Aile hukuku gibi en temel hususlarda Batı’nın son “moda” dönüşümlerini savunma noktasına savrulanları kast etmiyorum. Onlar, muhafazakâr falan değil, Batılılaşmanın kronolojisini takip edip taklit eden, sözde yenilikçi, özde geriden giden Batıcılardır. Onlar, İslâmî siyasetten siliniyor, silinmeye de mahkûm.
Kastım, ana akım makamını istila eden siyaset tarzının muhafazakârlaşmasıdır. İslâmî siyaset, ikinci sorunu da bununla ilişkili yaşıyor. İslâmî davadan kopuk bir dindarlık, muhafazakârlıktan aldığı cesaretle ve onunla yarışarak İslâmî siyasetin rolünü sahtece üstlenip dindar kesimlerden oy topluyor.

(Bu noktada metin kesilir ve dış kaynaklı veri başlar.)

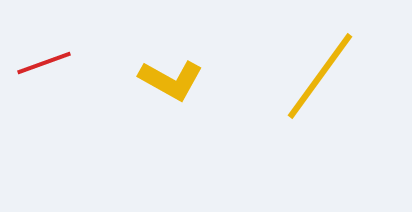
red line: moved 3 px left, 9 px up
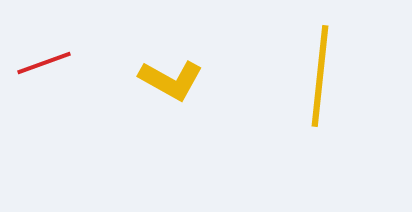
yellow line: rotated 30 degrees counterclockwise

İki sorun birbirini besliyor. Çünkü İslâmî siyaset dindarlık yarışına dönüştüğünde muhafazakârlar veya muhafazakâr görünümlüler, İslâmî siyaset iddiasındaki partilerin merkezinde taht kurabiliyor. Ondan da ötesi, en uç laik partiler, başına bir örtü atmış genç bir kadını bulup aday yapabiliyor. Şiarı İslâmî, duruşu İslam düşmanlığı… Yine namazlı niyazlı da olsa özünde İslâmî kesime kindar bir adam, bir laik parti adına dindarlık görünümü ile seçmen avına çıkabiliyor. Aynı şekilde namaz niyazla ilgisi olmayan biri, seçim sürecinde sıkı dindar kesilip takke takunya dolaşabiliyor.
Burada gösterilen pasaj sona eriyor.